Ten of the 26 four-man rushes featured a stunt, where linemen loop around each other to confuse blockers. The team often augmented those on third down by having three linebackers and nickelbacks line up in gaps, giving the look of all-out blitz before pulling away and possibly forcing protection adjustments.
The Gamecocks deployed a smattering of lines with defensive ends replacing tackles, called the “Green” package, and sometimes unleashed zone blitzes where two extra defenders rushed and a lineman dropped into coverage. That highlighted the particular versatility of true freshman Boosie Whitlow.
He got more work than in past games and produced, with a sack and two tackles for loss. He also drew attention on film, sometimes just for attracting attention and opening a lane for a teammate.
Slantwatch
After open slant routes played a notable role in South Carolina’s defensive struggles a week earlier, it seemed only logical UCF might take the same approach.
The ball went to slanting receivers on four or five times, depending on if one called one 12-yard second-quarter completion an angle route or a slant. Outside that, the four throws produced two catches, one pass breakup and the first of T.J. Holloman’s interceptions on a tipped ball.
Of note, two came on what looked like packaged plays, where the front runs a run play and the quarterback reads an underneath defender. On one such play, linebacker Skai Moore actually realized what was happening, but could not wheel back fast enough to prevent the completion.
Outside depth
All week the topic brewed, would South Carolina pull its cornerbacks closer to the line against UCF a week after Georgia’s Grayson Lambert carved them up on a range of slants and hitches against off coverage?
Short answer, not really.
Across the 60 plays available on replay (discounting an end-of-half play), only eight had one or more cornerbacks aligned three or fewer yards from the line of scrimmage (that included one goal-line play plus some other third downs). That number rises to 24 when you add in players within four yards of the line of scrimmage, but for the most part, the off coverage was alive and well. At least one corner was in far off coverage (7-plus yards) 15 percent of the snaps.
Spots in the game also brought attention to Al Harris Jr., the smaller (163 pounds) starter on the outside, especially when he gave up a 30-yard score on a blown coverage and was too deep on a 12-yard pass a few drives later.

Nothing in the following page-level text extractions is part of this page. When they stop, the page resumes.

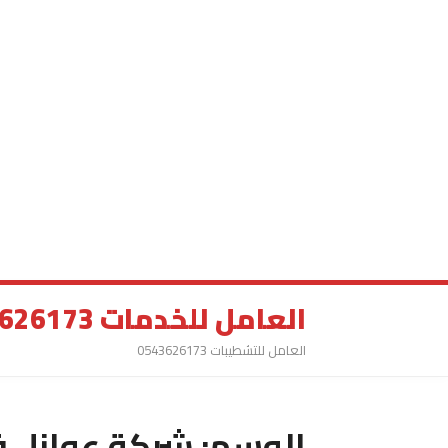
العامل للخدمات 0543626173
العامل للتشطيبات 0543626173
الوسم:
شركة عوازل 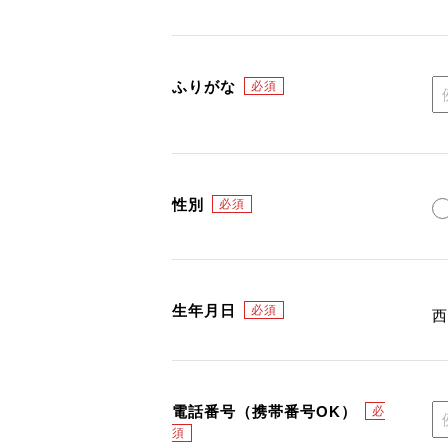
ふりがな
性別
生年月日
電話番号（携帯番号OK）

But looking across his whole day, it wasn’t as if he was actively picked on. He was only really involved in seven plays. One was a run (he made the tackle). On one he nearly picked off a pass thrown to the wrong spot. He also had a couple passes sent his way but out of bounds and got safety help on the game’s final play.

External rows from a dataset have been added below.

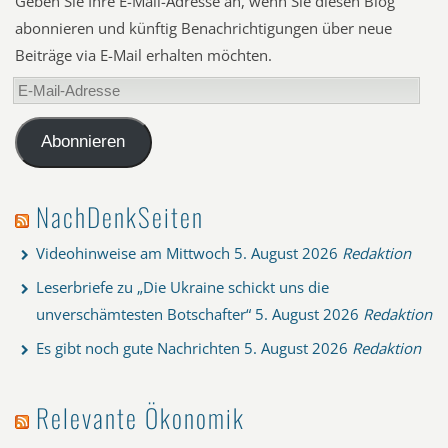
Geben Sie Ihre E-Mail-Adresse an, wenn Sie diesen Blog
abonnieren und künftig Benachrichtigungen über neue
Beiträge via E-Mail erhalten möchten.
E-
Mail-
Adresse
Abonnieren
NachDenkSeiten
Videohinweise am Mittwoch
5. August 2026
Redaktion
Leserbriefe zu „Die Ukraine schickt uns die
unverschämtesten Botschafter“
5. August 2026
Redaktion
Es gibt noch gute Nachrichten
5. August 2026
Redaktion
Relevante Ökonomik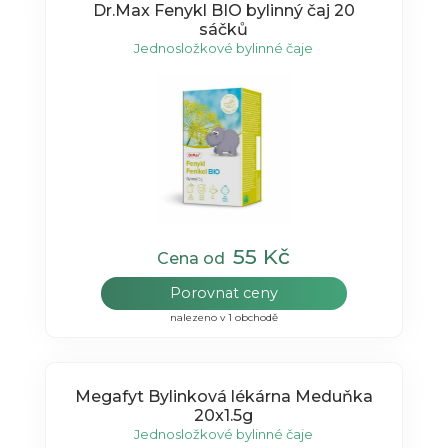
Dr.Max Fenykl BIO bylinný čaj 20
sáčků
Jednosložkové bylinné čaje
55 Kč
Cena od
Porovnat ceny
nalezeno v 1 obchodě
Megafyt Bylinková lékárna Meduňka
20x1.5g
Jednosložkové bylinné čaje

All in all, the vast majority of the Knights’ 38 completions went to slot receivers, tight ends or backs, meaning the outside cornerbacks didn’t get as much work.
By the numbers
USC Offensive personnel (Percent)
Two back, one tight end: 3
Two backs, no tight end: 3
One back, two tight ends: 43
One back, one tight end: 50
No back, one tight end: 1
UCF alignments
Shotgun (Inc. Wildcat): 73
Single-back: 15
I-formation: 12
Other Notes
-While Nunez’ block on Cooper’s touchdown run rightfully got attention, a couple unsung linemen had key roles as well. Guard Will Sport wiped away two defenders trying to change direction as Cooper reversed field, and tackle Mike Matulis cleared away a linebacker downfield.
-Linebackers Larenz Bryant and Ernest Hawkins both got more work than last week.
-The Knights defense looked like one gearing up to stop a young running quarterback. They rarely took linebackers off the field for defensive backs and had eight or nine men in the box on around two of every five Gamecock snaps.